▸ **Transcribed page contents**
§ §
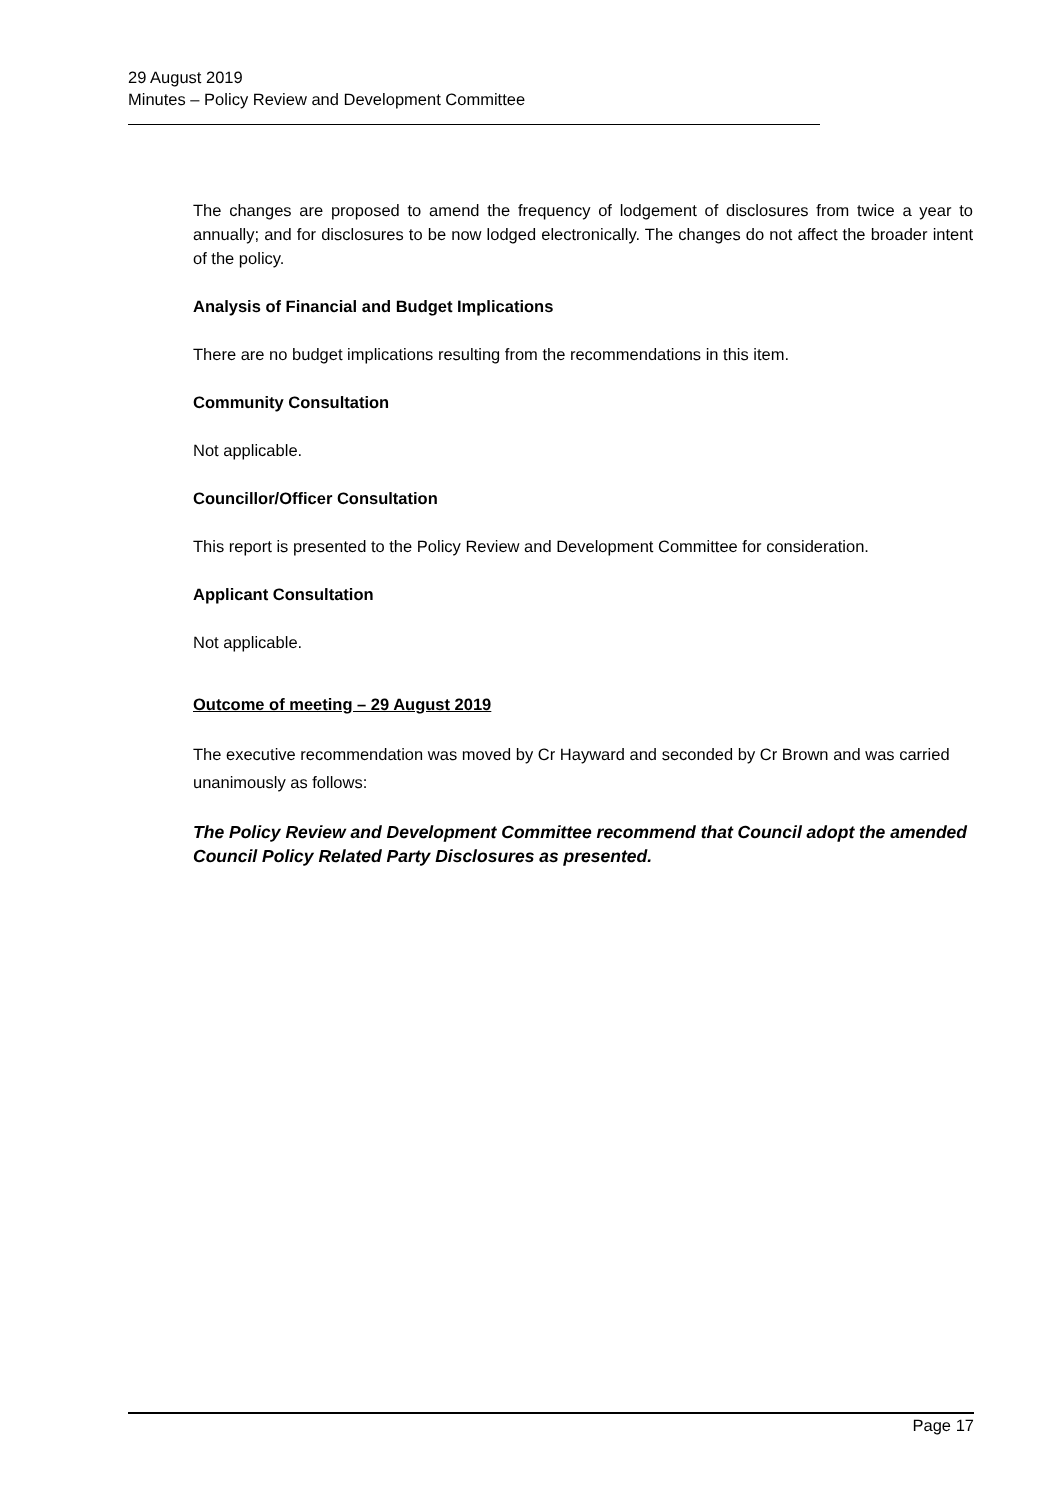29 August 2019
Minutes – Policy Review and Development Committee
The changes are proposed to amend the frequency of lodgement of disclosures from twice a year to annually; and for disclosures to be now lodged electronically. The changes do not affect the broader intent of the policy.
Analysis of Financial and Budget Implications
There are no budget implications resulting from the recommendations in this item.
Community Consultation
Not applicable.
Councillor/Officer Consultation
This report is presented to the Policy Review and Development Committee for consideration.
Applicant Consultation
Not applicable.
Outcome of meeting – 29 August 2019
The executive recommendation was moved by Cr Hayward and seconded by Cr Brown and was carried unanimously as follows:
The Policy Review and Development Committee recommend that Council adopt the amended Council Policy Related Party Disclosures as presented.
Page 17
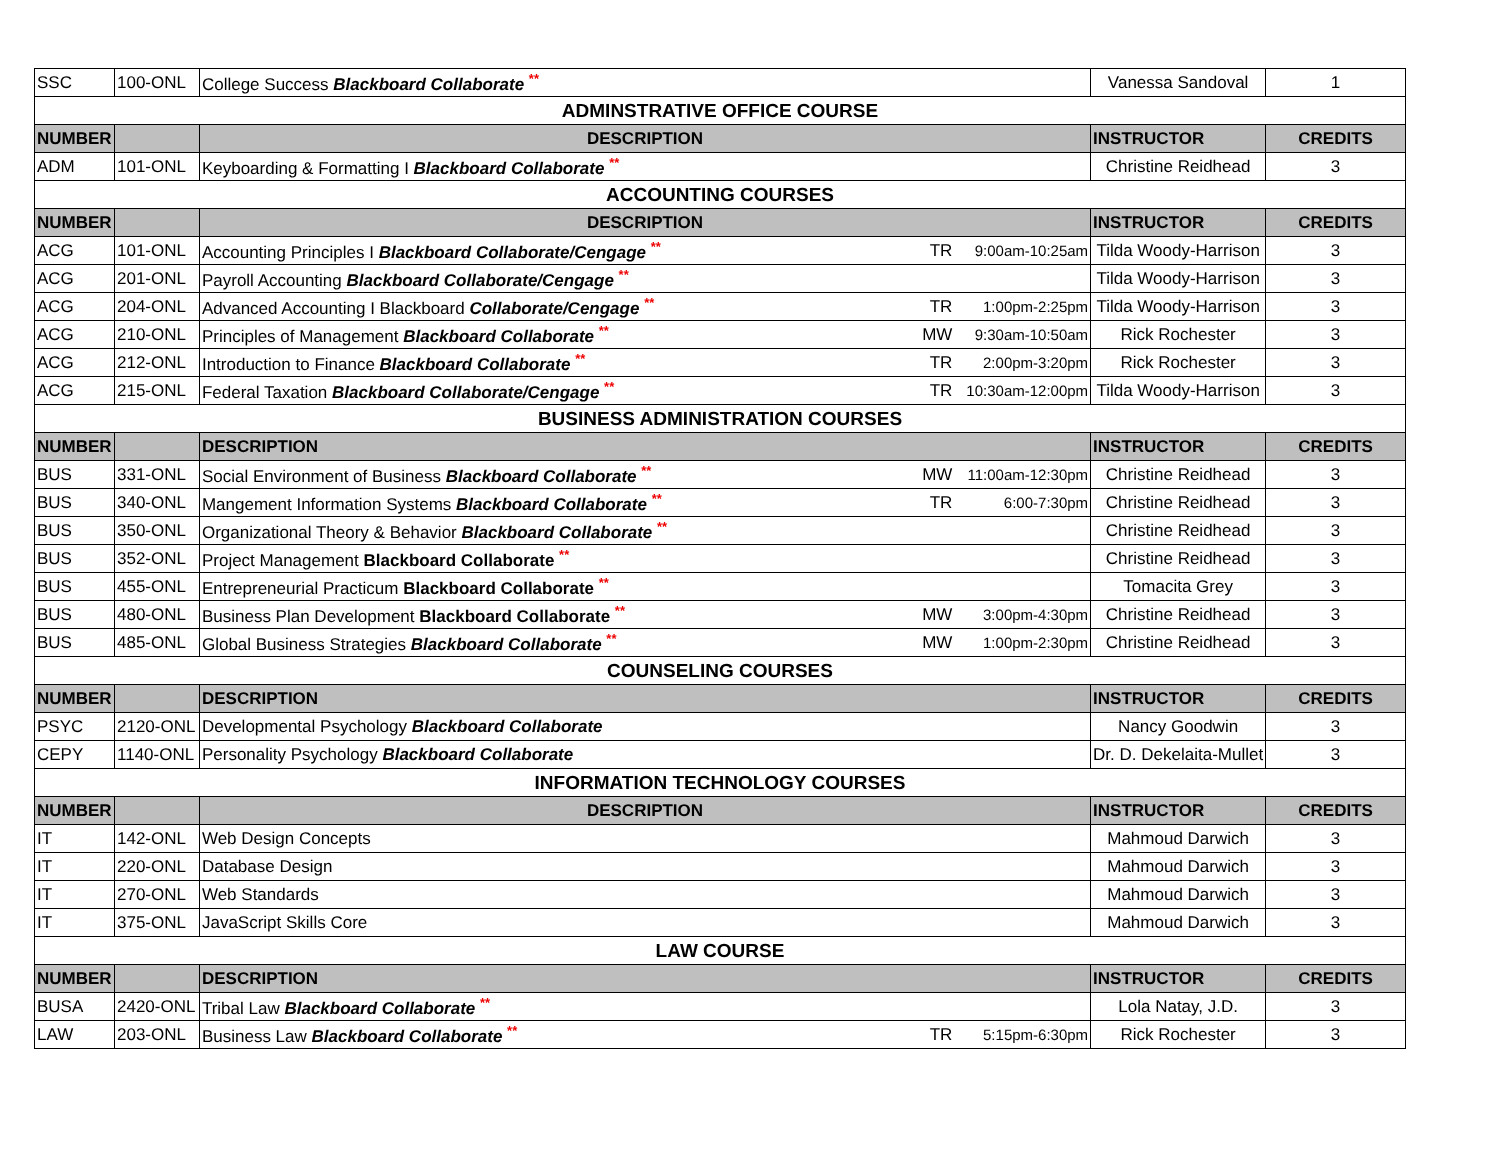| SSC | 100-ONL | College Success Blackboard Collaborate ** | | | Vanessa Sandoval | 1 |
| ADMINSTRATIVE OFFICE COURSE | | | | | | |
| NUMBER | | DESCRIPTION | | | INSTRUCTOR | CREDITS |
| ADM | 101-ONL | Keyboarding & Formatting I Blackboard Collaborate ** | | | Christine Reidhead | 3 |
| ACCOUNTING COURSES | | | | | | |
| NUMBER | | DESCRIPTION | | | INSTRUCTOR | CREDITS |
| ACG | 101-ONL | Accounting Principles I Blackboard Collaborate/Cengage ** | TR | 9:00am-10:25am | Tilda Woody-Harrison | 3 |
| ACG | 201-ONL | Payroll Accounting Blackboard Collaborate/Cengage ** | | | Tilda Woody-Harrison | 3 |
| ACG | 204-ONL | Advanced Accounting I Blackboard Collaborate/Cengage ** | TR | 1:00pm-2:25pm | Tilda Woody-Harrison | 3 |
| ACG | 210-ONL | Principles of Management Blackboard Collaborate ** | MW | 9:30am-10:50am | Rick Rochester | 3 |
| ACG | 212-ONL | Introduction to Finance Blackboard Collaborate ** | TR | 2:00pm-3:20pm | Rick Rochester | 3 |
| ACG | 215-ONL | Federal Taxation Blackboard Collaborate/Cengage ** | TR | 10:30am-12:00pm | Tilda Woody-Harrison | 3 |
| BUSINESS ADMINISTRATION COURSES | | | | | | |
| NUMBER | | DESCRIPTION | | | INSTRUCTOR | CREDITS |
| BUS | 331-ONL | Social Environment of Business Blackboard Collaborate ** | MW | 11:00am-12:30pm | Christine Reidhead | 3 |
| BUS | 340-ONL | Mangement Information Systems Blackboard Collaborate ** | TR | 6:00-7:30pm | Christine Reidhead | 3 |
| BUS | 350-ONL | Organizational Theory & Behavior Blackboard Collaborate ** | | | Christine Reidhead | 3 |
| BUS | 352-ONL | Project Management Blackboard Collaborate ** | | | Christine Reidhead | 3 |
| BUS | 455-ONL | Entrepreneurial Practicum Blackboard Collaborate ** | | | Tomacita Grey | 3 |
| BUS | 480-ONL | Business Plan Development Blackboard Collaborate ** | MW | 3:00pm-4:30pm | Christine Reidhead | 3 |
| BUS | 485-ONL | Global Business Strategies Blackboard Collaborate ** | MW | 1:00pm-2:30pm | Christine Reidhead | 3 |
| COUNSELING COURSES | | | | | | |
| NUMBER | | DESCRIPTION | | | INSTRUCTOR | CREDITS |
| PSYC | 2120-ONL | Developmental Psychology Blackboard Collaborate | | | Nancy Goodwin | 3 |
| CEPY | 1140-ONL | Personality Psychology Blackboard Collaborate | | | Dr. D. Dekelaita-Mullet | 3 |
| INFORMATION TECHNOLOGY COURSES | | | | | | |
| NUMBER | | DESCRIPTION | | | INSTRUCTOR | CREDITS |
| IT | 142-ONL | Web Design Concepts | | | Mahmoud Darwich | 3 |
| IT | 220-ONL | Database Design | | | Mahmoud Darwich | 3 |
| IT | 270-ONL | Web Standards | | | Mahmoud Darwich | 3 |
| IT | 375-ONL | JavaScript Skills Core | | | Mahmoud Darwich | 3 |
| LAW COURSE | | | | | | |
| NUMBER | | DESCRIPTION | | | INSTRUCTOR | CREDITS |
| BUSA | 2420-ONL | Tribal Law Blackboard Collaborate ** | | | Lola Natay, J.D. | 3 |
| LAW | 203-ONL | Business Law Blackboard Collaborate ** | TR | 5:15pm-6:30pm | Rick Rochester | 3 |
§ §
▸ **Task instructions**
A verbatim reproduction of each entry is expected, with every picture omitted.

▸ **Result**
29 August 2019
Minutes – Policy Review and Development Committee
The changes are proposed to amend the frequency of lodgement of disclosures from twice a year to annually; and for disclosures to be now lodged electronically. The changes do not affect the broader intent of the policy.
Analysis of Financial and Budget Implications
There are no budget implications resulting from the recommendations in this item.
Community Consultation
Not applicable.
Councillor/Officer Consultation
This report is presented to the Policy Review and Development Committee for consideration.
Applicant Consultation
Not applicable.
Outcome of meeting – 29 August 2019
The executive recommendation was moved by Cr Hayward and seconded by Cr Brown and was carried unanimously as follows:
The Policy Review and Development Committee recommend that Council adopt the amended Council Policy Related Party Disclosures as presented.
Page 17
| SSC | 100-ONL | College Success Blackboard Collaborate ** | | | Vanessa Sandoval | 1 |
| ADMINSTRATIVE OFFICE COURSE | | | | | | |
| NUMBER | | DESCRIPTION | | | INSTRUCTOR | CREDITS |
| ADM | 101-ONL | Keyboarding & Formatting I Blackboard Collaborate ** | | | Christine Reidhead | 3 |
| ACCOUNTING COURSES | | | | | | |
| NUMBER | | DESCRIPTION | | | INSTRUCTOR | CREDITS |
| ACG | 101-ONL | Accounting Principles I Blackboard Collaborate/Cengage ** | TR | 9:00am-10:25am | Tilda Woody-Harrison | 3 |
| ACG | 201-ONL | Payroll Accounting Blackboard Collaborate/Cengage ** | | | Tilda Woody-Harrison | 3 |
| ACG | 204-ONL | Advanced Accounting I Blackboard Collaborate/Cengage ** | TR | 1:00pm-2:25pm | Tilda Woody-Harrison | 3 |
| ACG | 210-ONL | Principles of Management Blackboard Collaborate ** | MW | 9:30am-10:50am | Rick Rochester | 3 |
| ACG | 212-ONL | Introduction to Finance Blackboard Collaborate ** | TR | 2:00pm-3:20pm | Rick Rochester | 3 |
| ACG | 215-ONL | Federal Taxation Blackboard Collaborate/Cengage ** | TR | 10:30am-12:00pm | Tilda Woody-Harrison | 3 |
| BUSINESS ADMINISTRATION COURSES | | | | | | |
| NUMBER | | DESCRIPTION | | | INSTRUCTOR | CREDITS |
| BUS | 331-ONL | Social Environment of Business Blackboard Collaborate ** | MW | 11:00am-12:30pm | Christine Reidhead | 3 |
| BUS | 340-ONL | Mangement Information Systems Blackboard Collaborate ** | TR | 6:00-7:30pm | Christine Reidhead | 3 |
| BUS | 350-ONL | Organizational Theory & Behavior Blackboard Collaborate ** | | | Christine Reidhead | 3 |
| BUS | 352-ONL | Project Management Blackboard Collaborate ** | | | Christine Reidhead | 3 |
| BUS | 455-ONL | Entrepreneurial Practicum Blackboard Collaborate ** | | | Tomacita Grey | 3 |
| BUS | 480-ONL | Business Plan Development Blackboard Collaborate ** | MW | 3:00pm-4:30pm | Christine Reidhead | 3 |
| BUS | 485-ONL | Global Business Strategies Blackboard Collaborate ** | MW | 1:00pm-2:30pm | Christine Reidhead | 3 |
| COUNSELING COURSES | | | | | | |
| NUMBER | | DESCRIPTION | | | INSTRUCTOR | CREDITS |
| PSYC | 2120-ONL | Developmental Psychology Blackboard Collaborate | | | Nancy Goodwin | 3 |
| CEPY | 1140-ONL | Personality Psychology Blackboard Collaborate | | | Dr. D. Dekelaita-Mullet | 3 |
| INFORMATION TECHNOLOGY COURSES | | | | | | |
| NUMBER | | DESCRIPTION | | | INSTRUCTOR | CREDITS |
| IT | 142-ONL | Web Design Concepts | | | Mahmoud Darwich | 3 |
| IT | 220-ONL | Database Design | | | Mahmoud Darwich | 3 |
| IT | 270-ONL | Web Standards | | | Mahmoud Darwich | 3 |
| IT | 375-ONL | JavaScript Skills Core | | | Mahmoud Darwich | 3 |
| LAW COURSE | | | | | | |
| NUMBER | | DESCRIPTION | | | INSTRUCTOR | CREDITS |
| BUSA | 2420-ONL | Tribal Law Blackboard Collaborate ** | | | Lola Natay, J.D. | 3 |
| LAW | 203-ONL | Business Law Blackboard Collaborate ** | TR | 5:15pm-6:30pm | Rick Rochester | 3 |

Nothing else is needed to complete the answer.